The band may revel in the deliberate menace of their music as the dark and labyrinthine passages from their popular tracks, but its presence seems something of an anomaly in Afghanistan, a country where the diplomatic mood (extremists earlier, moderates now) governs what people can and can't do. In fact, Travis Beard, the band manager's house, where the band jams, is more used to bullets and missiles than dense tunes paired with even denser vocals. Music in Afghanistan was considered haraam or un-Islamic and under the Taliban. The assault on the arts continued through the years, especially in '90s, and particularly on music, as tapes and musical instruments were burnt and musicians beaten up. A pop concert in Herat was bombed in 2010, allegedly by the Taliban.
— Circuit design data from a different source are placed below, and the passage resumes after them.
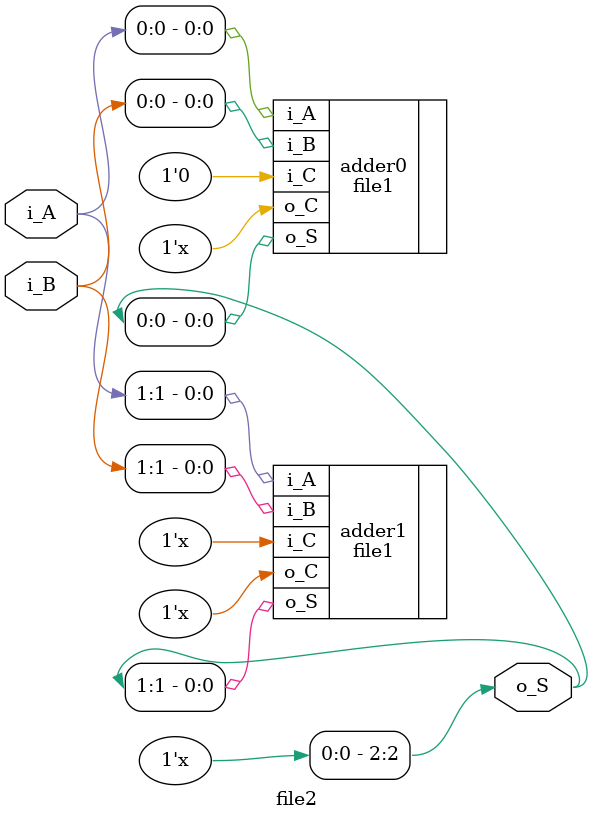
<source format=v>
module file2(   // 2bit adder
    input [1:0] i_A,
    input [1:0] i_B,
    output [2:0] o_S      // sum
);



file1 adder0(   
    .i_A(i_A[0]),
    .i_B(i_B[0]),
    .i_C(1'b0),
    .o_C(carry[0]),     
    .o_S(o_S[0])      
);

file1 adder1(   
    .i_A(i_A[1]),
    .i_B(i_B[1]),
    .i_C(carry[0]),
    .o_C(carry[1]),     
    .o_S(o_S[1])      
);

assign o_S[2] = carry[1];

endmodule





</source>
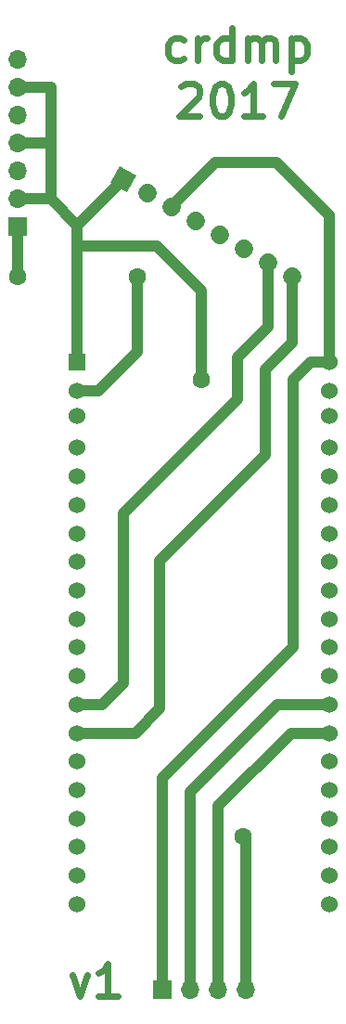
<source format=gbr>
G04 #@! TF.FileFunction,Copper,L1,Top,Signal*
%FSLAX46Y46*%
G04 Gerber Fmt 4.6, Leading zero omitted, Abs format (unit mm)*
G04 Created by KiCad (PCBNEW 4.0.5) date Tue Jan 10 23:49:49 2017*
%MOMM*%
%LPD*%
G01*
G04 APERTURE LIST*
%ADD10C,0.100000*%
%ADD11C,0.600000*%
%ADD12C,1.524000*%
%ADD13R,1.524000X1.524000*%
%ADD14C,1.700000*%
%ADD15R,1.700000X1.700000*%
%ADD16O,1.700000X1.700000*%
%ADD17C,1.600000*%
%ADD18C,1.000000*%
G04 APERTURE END LIST*
D10*
D11*
X71009143Y-152773143D02*
X71723429Y-154773143D01*
X72437715Y-152773143D01*
X75152000Y-154773143D02*
X73437715Y-154773143D01*
X74294857Y-154773143D02*
X74294857Y-151773143D01*
X74009143Y-152201714D01*
X73723429Y-152487429D01*
X73437715Y-152630286D01*
X81177428Y-69276286D02*
X80891714Y-69419143D01*
X80320285Y-69419143D01*
X80034571Y-69276286D01*
X79891714Y-69133429D01*
X79748857Y-68847714D01*
X79748857Y-67990571D01*
X79891714Y-67704857D01*
X80034571Y-67562000D01*
X80320285Y-67419143D01*
X80891714Y-67419143D01*
X81177428Y-67562000D01*
X82463143Y-69419143D02*
X82463143Y-67419143D01*
X82463143Y-67990571D02*
X82606000Y-67704857D01*
X82748857Y-67562000D01*
X83034571Y-67419143D01*
X83320286Y-67419143D01*
X85606000Y-69419143D02*
X85606000Y-66419143D01*
X85606000Y-69276286D02*
X85320286Y-69419143D01*
X84748857Y-69419143D01*
X84463143Y-69276286D01*
X84320286Y-69133429D01*
X84177429Y-68847714D01*
X84177429Y-67990571D01*
X84320286Y-67704857D01*
X84463143Y-67562000D01*
X84748857Y-67419143D01*
X85320286Y-67419143D01*
X85606000Y-67562000D01*
X87034572Y-69419143D02*
X87034572Y-67419143D01*
X87034572Y-67704857D02*
X87177429Y-67562000D01*
X87463143Y-67419143D01*
X87891715Y-67419143D01*
X88177429Y-67562000D01*
X88320286Y-67847714D01*
X88320286Y-69419143D01*
X88320286Y-67847714D02*
X88463143Y-67562000D01*
X88748857Y-67419143D01*
X89177429Y-67419143D01*
X89463143Y-67562000D01*
X89606000Y-67847714D01*
X89606000Y-69419143D01*
X91034572Y-67419143D02*
X91034572Y-70419143D01*
X91034572Y-67562000D02*
X91320286Y-67419143D01*
X91891715Y-67419143D01*
X92177429Y-67562000D01*
X92320286Y-67704857D01*
X92463143Y-67990571D01*
X92463143Y-68847714D01*
X92320286Y-69133429D01*
X92177429Y-69276286D01*
X91891715Y-69419143D01*
X91320286Y-69419143D01*
X91034572Y-69276286D01*
X80963143Y-71804857D02*
X81106000Y-71662000D01*
X81391714Y-71519143D01*
X82106000Y-71519143D01*
X82391714Y-71662000D01*
X82534571Y-71804857D01*
X82677428Y-72090571D01*
X82677428Y-72376286D01*
X82534571Y-72804857D01*
X80820285Y-74519143D01*
X82677428Y-74519143D01*
X84534571Y-71519143D02*
X84820286Y-71519143D01*
X85106000Y-71662000D01*
X85248857Y-71804857D01*
X85391714Y-72090571D01*
X85534571Y-72662000D01*
X85534571Y-73376286D01*
X85391714Y-73947714D01*
X85248857Y-74233429D01*
X85106000Y-74376286D01*
X84820286Y-74519143D01*
X84534571Y-74519143D01*
X84248857Y-74376286D01*
X84106000Y-74233429D01*
X83963143Y-73947714D01*
X83820286Y-73376286D01*
X83820286Y-72662000D01*
X83963143Y-72090571D01*
X84106000Y-71804857D01*
X84248857Y-71662000D01*
X84534571Y-71519143D01*
X88391714Y-74519143D02*
X86677429Y-74519143D01*
X87534571Y-74519143D02*
X87534571Y-71519143D01*
X87248857Y-71947714D01*
X86963143Y-72233429D01*
X86677429Y-72376286D01*
X89391714Y-71519143D02*
X91391714Y-71519143D01*
X90106000Y-74519143D01*
D12*
X94482920Y-146357340D03*
X94482920Y-143756380D03*
X94482920Y-141157960D03*
X94482920Y-138557000D03*
X94482920Y-135956040D03*
X94482920Y-133357620D03*
X94482920Y-130756660D03*
X94482920Y-128155700D03*
X94482920Y-125557280D03*
X94482920Y-122956320D03*
X94482920Y-120357900D03*
X94482920Y-117756940D03*
X94482920Y-115155980D03*
X94482920Y-112557560D03*
X94482920Y-109956600D03*
X94482920Y-107355640D03*
X94482920Y-104757220D03*
X94482920Y-101846380D03*
X94482920Y-99557840D03*
X94482920Y-96956880D03*
D13*
X71483220Y-96956880D03*
D12*
X71483220Y-99557840D03*
X71483220Y-101846380D03*
X71483220Y-104757220D03*
X71483220Y-107355640D03*
X71483220Y-109956600D03*
X71483220Y-112557560D03*
X71483220Y-115155980D03*
X71483220Y-117756940D03*
X71483220Y-120357900D03*
X71483220Y-122956320D03*
X71483220Y-125557280D03*
X71483220Y-128155700D03*
X71483220Y-130756660D03*
X71483220Y-133357620D03*
X71483220Y-135956040D03*
X71483220Y-138557000D03*
X71483220Y-141157960D03*
X71483220Y-143756380D03*
X71483220Y-146357340D03*
D10*
G36*
X76003122Y-81425122D02*
X74530878Y-80575122D01*
X75380878Y-79102878D01*
X76853122Y-79952878D01*
X76003122Y-81425122D01*
X76003122Y-81425122D01*
G37*
D14*
X77891705Y-81534000D02*
X77891705Y-81534000D01*
X80091409Y-82804000D02*
X80091409Y-82804000D01*
X82291114Y-84074000D02*
X82291114Y-84074000D01*
X84490818Y-85344000D02*
X84490818Y-85344000D01*
X86690523Y-86614000D02*
X86690523Y-86614000D01*
X88890227Y-87884000D02*
X88890227Y-87884000D01*
X91089932Y-89154000D02*
X91089932Y-89154000D01*
D15*
X79248000Y-154178000D03*
D16*
X81788000Y-154178000D03*
X84328000Y-154178000D03*
X86868000Y-154178000D03*
D15*
X66040000Y-84582000D03*
D16*
X66040000Y-82042000D03*
X66040000Y-79502000D03*
X66040000Y-76962000D03*
X66040000Y-74422000D03*
X66040000Y-71882000D03*
X66040000Y-69342000D03*
D17*
X86614000Y-140208000D03*
X82804000Y-98552000D03*
X76962000Y-89154000D03*
X66040000Y-89154000D03*
D18*
X84328000Y-154178000D02*
X84328000Y-137414000D01*
X90985340Y-130756660D02*
X94482920Y-130756660D01*
X84328000Y-137414000D02*
X90985340Y-130756660D01*
X81788000Y-154178000D02*
X81788000Y-136144000D01*
X89776300Y-128155700D02*
X94482920Y-128155700D01*
X81788000Y-136144000D02*
X89776300Y-128155700D01*
X79248000Y-154178000D02*
X79248000Y-134874000D01*
X92781120Y-96956880D02*
X94482920Y-96956880D01*
X91186000Y-98552000D02*
X92781120Y-96956880D01*
X91186000Y-122936000D02*
X91186000Y-98552000D01*
X79248000Y-134874000D02*
X91186000Y-122936000D01*
X80091409Y-82804000D02*
X80091409Y-82722591D01*
X80091409Y-82722591D02*
X84074000Y-78740000D01*
X84074000Y-78740000D02*
X89662000Y-78740000D01*
X89662000Y-78740000D02*
X94482920Y-83560920D01*
X94482920Y-83560920D02*
X94482920Y-96956880D01*
X71483220Y-86360000D02*
X78740000Y-86360000D01*
X86868000Y-140462000D02*
X86868000Y-154178000D01*
X86614000Y-140208000D02*
X86868000Y-140462000D01*
X82804000Y-90424000D02*
X82804000Y-98552000D01*
X78740000Y-86360000D02*
X82804000Y-90424000D01*
X69088000Y-76962000D02*
X69088000Y-71882000D01*
X69088000Y-71882000D02*
X66040000Y-71882000D01*
X66040000Y-76962000D02*
X69088000Y-76962000D01*
X69052440Y-76997560D02*
X69052440Y-82042000D01*
X69088000Y-76962000D02*
X69052440Y-76997560D01*
X66040000Y-82042000D02*
X69052440Y-82042000D01*
X69052440Y-82042000D02*
X71483220Y-84472780D01*
X71483220Y-96956880D02*
X71483220Y-86360000D01*
X71483220Y-86360000D02*
X71483220Y-84472780D01*
X71483220Y-84472780D02*
X75692000Y-80264000D01*
X66040000Y-84582000D02*
X66040000Y-89154000D01*
X73416160Y-99557840D02*
X71483220Y-99557840D01*
X76962000Y-96012000D02*
X73416160Y-99557840D01*
X76962000Y-89154000D02*
X76962000Y-96012000D01*
X88890227Y-87884000D02*
X88890227Y-93735773D01*
X73774300Y-128155700D02*
X71483220Y-128155700D01*
X75692000Y-126238000D02*
X73774300Y-128155700D01*
X75692000Y-110744000D02*
X75692000Y-126238000D01*
X86106000Y-100330000D02*
X75692000Y-110744000D01*
X86106000Y-96520000D02*
X86106000Y-100330000D01*
X88890227Y-93735773D02*
X86106000Y-96520000D01*
X71483220Y-128155700D02*
X71996300Y-128155700D01*
X91089932Y-89154000D02*
X91089932Y-95153932D01*
X76761340Y-130756660D02*
X71483220Y-130756660D01*
X78994000Y-128524000D02*
X76761340Y-130756660D01*
X78994000Y-115062000D02*
X78994000Y-128524000D01*
X88646000Y-105410000D02*
X78994000Y-115062000D01*
X88646000Y-97597864D02*
X88646000Y-105410000D01*
X91089932Y-95153932D02*
X88646000Y-97597864D01*
M02*

</source>
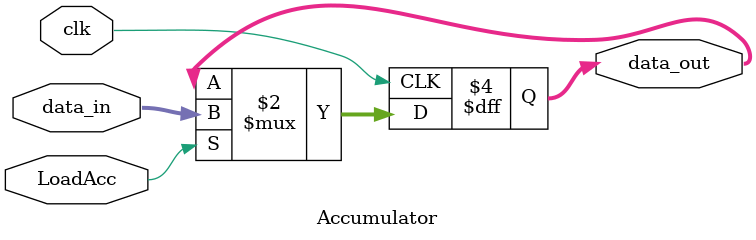
<source format=v>
`timescale 1ns / 1ps


module Accumulator #(parameter n = 16)(input [n-1:0]data_in, input LoadAcc,clk,output reg [n-1:0]data_out);

always @(posedge clk) begin
	if(LoadAcc)
		data_out <= data_in;
end

endmodule

</source>
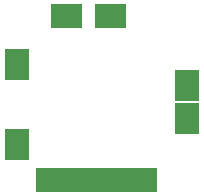
<source format=gbr>
G04 #@! TF.FileFunction,Soldermask,Bot*
%FSLAX46Y46*%
G04 Gerber Fmt 4.6, Leading zero omitted, Abs format (unit mm)*
G04 Created by KiCad (PCBNEW 4.0.2-stable) date 02-04-2017 12:22:52*
%MOMM*%
G01*
G04 APERTURE LIST*
%ADD10C,0.100000*%
%ADD11R,2.000000X1.360000*%
%ADD12R,2.000000X1.350000*%
%ADD13R,1.360000X2.000000*%
%ADD14R,1.350000X2.000000*%
G04 APERTURE END LIST*
D10*
D11*
X15235200Y-7315200D03*
D12*
X15235200Y-6045200D03*
D11*
X792200Y-10998200D03*
D12*
X792200Y-12268200D03*
D11*
X15235200Y-10109200D03*
D12*
X15235200Y-8839200D03*
D13*
X5638800Y-792200D03*
D14*
X4368800Y-792200D03*
D13*
X9347200Y-792200D03*
D14*
X8077200Y-792200D03*
X12014200Y-14600200D03*
X3124200Y-14600200D03*
X4394200Y-14600200D03*
X10744200Y-14600200D03*
X9474200Y-14600200D03*
X5664200Y-14600200D03*
X6934200Y-14600200D03*
X8204200Y-14600200D03*
D11*
X792200Y-4267200D03*
D12*
X792200Y-5537200D03*
M02*

</source>
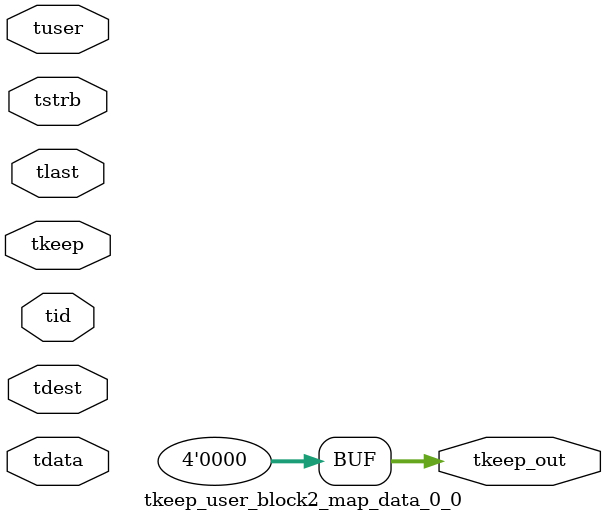
<source format=v>


`timescale 1ps/1ps

module tkeep_user_block2_map_data_0_0 #
(
parameter C_S_AXIS_TDATA_WIDTH = 32,
parameter C_S_AXIS_TUSER_WIDTH = 0,
parameter C_S_AXIS_TID_WIDTH   = 0,
parameter C_S_AXIS_TDEST_WIDTH = 0,
parameter C_M_AXIS_TDATA_WIDTH = 32
)
(
input  [(C_S_AXIS_TDATA_WIDTH == 0 ? 1 : C_S_AXIS_TDATA_WIDTH)-1:0     ] tdata,
input  [(C_S_AXIS_TUSER_WIDTH == 0 ? 1 : C_S_AXIS_TUSER_WIDTH)-1:0     ] tuser,
input  [(C_S_AXIS_TID_WIDTH   == 0 ? 1 : C_S_AXIS_TID_WIDTH)-1:0       ] tid,
input  [(C_S_AXIS_TDEST_WIDTH == 0 ? 1 : C_S_AXIS_TDEST_WIDTH)-1:0     ] tdest,
input  [(C_S_AXIS_TDATA_WIDTH/8)-1:0 ] tkeep,
input  [(C_S_AXIS_TDATA_WIDTH/8)-1:0 ] tstrb,
input                                                                    tlast,
output [(C_M_AXIS_TDATA_WIDTH/8)-1:0 ] tkeep_out
);

assign tkeep_out = {1'b0};

endmodule


</source>
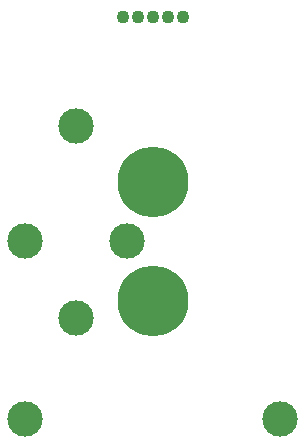
<source format=gbr>
%TF.GenerationSoftware,KiCad,Pcbnew,(6.99.0-1656-g034b57d9c0)*%
%TF.CreationDate,2022-05-27T10:29:39-07:00*%
%TF.ProjectId,GymTimer,47796d54-696d-4657-922e-6b696361645f,rev?*%
%TF.SameCoordinates,Original*%
%TF.FileFunction,Soldermask,Bot*%
%TF.FilePolarity,Negative*%
%FSLAX46Y46*%
G04 Gerber Fmt 4.6, Leading zero omitted, Abs format (unit mm)*
G04 Created by KiCad (PCBNEW (6.99.0-1656-g034b57d9c0)) date 2022-05-27 10:29:39*
%MOMM*%
%LPD*%
G01*
G04 APERTURE LIST*
%ADD10C,3.000000*%
%ADD11C,1.100000*%
%ADD12C,6.000000*%
G04 APERTURE END LIST*
D10*
%TO.C,M1*%
X97150000Y-99200000D03*
X101450000Y-89400000D03*
X101450000Y-105700000D03*
X105750000Y-99200000D03*
%TD*%
D11*
%TO.C,P1*%
X105410000Y-80200000D03*
X106680000Y-80200000D03*
X107950000Y-80200000D03*
X109220000Y-80200000D03*
X110490000Y-80200000D03*
%TD*%
D10*
%TO.C,BT1*%
X97150000Y-114200000D03*
X118750000Y-114200000D03*
%TD*%
D12*
%TO.C,REF\u002A\u002A*%
X107950000Y-104200000D03*
X107950000Y-94200000D03*
%TD*%
M02*

</source>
"For how long will we keep hiding and not express ourselves? Music is a way of expressing what we feel about everything and saying it," says Pedram, who is a regular at the Sound Central Music Festival in Kabul, a sort of secret music festival that is not announced through banners in colleges, but through texts, and discussed in hushed tones before it takes place in a basement. This counterculture in, arguably, the world's most riotous city, has the young Afghans sitting up and taking notice. "There is a lot of anger in the people and they consider music a way of letting it out. You should see them at our gigs, headbanging and grooving to what we create," says Yusoof.
The band also played with masks on for a quite a while. "We listen to your songs (Bollywood music) too, but metal is their calling," iterates Beard, a musician himself.
The band was formed in 2008 when two cousins, Lemar Saifullah and Qais Shaqasi, met the Foushanji brothers, Pedram and Qasem, through Australian filmmaker and musician Beard. "We were a bunch of students who wanted to play music. In fact, we composed weird stuff in the beginning. We learnt everything while making music," says Pedram, who adds that their initial audience comprised expats and aid workers .
Their repertoire for India includes songs such as Joy vs sorrow and The dying bride, the former being a verse by Kahlil Gibran. The boys do not wear their masks any more, distorting it like no Afghan has ever done it before. It is time. And they are ready to let go.